✔ 最佳答案
Hey Mikey,
It depends on a few things 1) will you be living there? 2) will you be dealing with native speakers on a daily basis? 3) How dedicated will you be to learning Chinese?
After honestly figuring out the assessment, you need to factor that in...if you're living in China, it'll be MUCH easier, if not, well, soooo much more difficult. If you're living in China, but working with an American company, you're still screwed, but if you have the time to devout to it, the average fluency rate for actually being able to learn in any other language (by learn I mean actually take a college level calliber class and grasp it) is about 5 years. Mandarin will depend on how quickly you grasp the sign system. It really is quite easy if you can think in pictures, if not, well, it'll be longer.

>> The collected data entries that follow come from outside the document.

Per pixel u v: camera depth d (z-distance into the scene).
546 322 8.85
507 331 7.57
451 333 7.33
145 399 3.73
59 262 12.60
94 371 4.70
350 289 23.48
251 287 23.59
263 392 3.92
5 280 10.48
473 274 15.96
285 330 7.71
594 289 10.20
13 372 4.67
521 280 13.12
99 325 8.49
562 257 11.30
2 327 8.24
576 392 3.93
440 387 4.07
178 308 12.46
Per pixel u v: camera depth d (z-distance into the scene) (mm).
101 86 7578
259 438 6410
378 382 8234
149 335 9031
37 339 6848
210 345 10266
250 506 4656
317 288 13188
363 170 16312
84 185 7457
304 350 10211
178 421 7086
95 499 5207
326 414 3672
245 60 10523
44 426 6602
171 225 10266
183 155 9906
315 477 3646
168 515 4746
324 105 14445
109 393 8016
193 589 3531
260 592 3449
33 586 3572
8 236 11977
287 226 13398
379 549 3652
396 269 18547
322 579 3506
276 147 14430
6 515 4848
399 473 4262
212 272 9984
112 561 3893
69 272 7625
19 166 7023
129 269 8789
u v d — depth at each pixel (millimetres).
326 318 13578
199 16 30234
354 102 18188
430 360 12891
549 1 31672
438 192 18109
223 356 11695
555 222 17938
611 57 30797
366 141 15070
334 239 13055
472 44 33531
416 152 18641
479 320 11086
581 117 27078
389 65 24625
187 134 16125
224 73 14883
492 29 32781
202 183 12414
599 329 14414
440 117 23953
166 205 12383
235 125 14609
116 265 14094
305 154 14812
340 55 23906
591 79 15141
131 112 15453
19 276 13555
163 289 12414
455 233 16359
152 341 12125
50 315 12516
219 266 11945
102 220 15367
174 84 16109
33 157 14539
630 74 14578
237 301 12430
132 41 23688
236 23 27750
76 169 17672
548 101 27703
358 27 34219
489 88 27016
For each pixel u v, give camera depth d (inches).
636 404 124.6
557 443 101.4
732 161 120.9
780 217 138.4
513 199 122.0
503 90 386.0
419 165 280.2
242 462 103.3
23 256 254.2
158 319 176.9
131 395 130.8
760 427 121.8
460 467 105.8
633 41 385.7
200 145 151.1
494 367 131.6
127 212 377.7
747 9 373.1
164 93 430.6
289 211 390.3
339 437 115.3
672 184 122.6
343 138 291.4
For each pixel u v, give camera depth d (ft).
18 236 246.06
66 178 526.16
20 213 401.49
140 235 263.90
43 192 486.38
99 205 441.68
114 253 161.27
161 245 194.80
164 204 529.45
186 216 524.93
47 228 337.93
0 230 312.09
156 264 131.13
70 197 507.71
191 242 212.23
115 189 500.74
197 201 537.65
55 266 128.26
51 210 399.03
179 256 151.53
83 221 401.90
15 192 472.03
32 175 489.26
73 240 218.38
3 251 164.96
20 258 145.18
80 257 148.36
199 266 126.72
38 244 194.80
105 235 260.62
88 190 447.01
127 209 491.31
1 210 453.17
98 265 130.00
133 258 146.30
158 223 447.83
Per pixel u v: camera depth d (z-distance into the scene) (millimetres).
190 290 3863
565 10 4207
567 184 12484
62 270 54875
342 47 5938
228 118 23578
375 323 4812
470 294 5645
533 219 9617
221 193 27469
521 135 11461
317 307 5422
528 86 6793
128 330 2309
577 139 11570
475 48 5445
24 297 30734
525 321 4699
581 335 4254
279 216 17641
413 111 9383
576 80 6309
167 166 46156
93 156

The first thing you need to do is figure out which basic symbols go with what sounds, some basic grammar, and then vocabularly vocabularly, vocabularly.
The government gives employees studying Mandarin 36 months to learn Mandarin, and that' ALL THEY do (learned that after talking to the NSA last year)... and sometimes that's extended.
GOOD LUCK!
參考: I have my BA in Anthropology and English with minors in Linguistics and Russian. I speak about a 12 other languages and am curently working on Japanese. I've studied both immersed and not.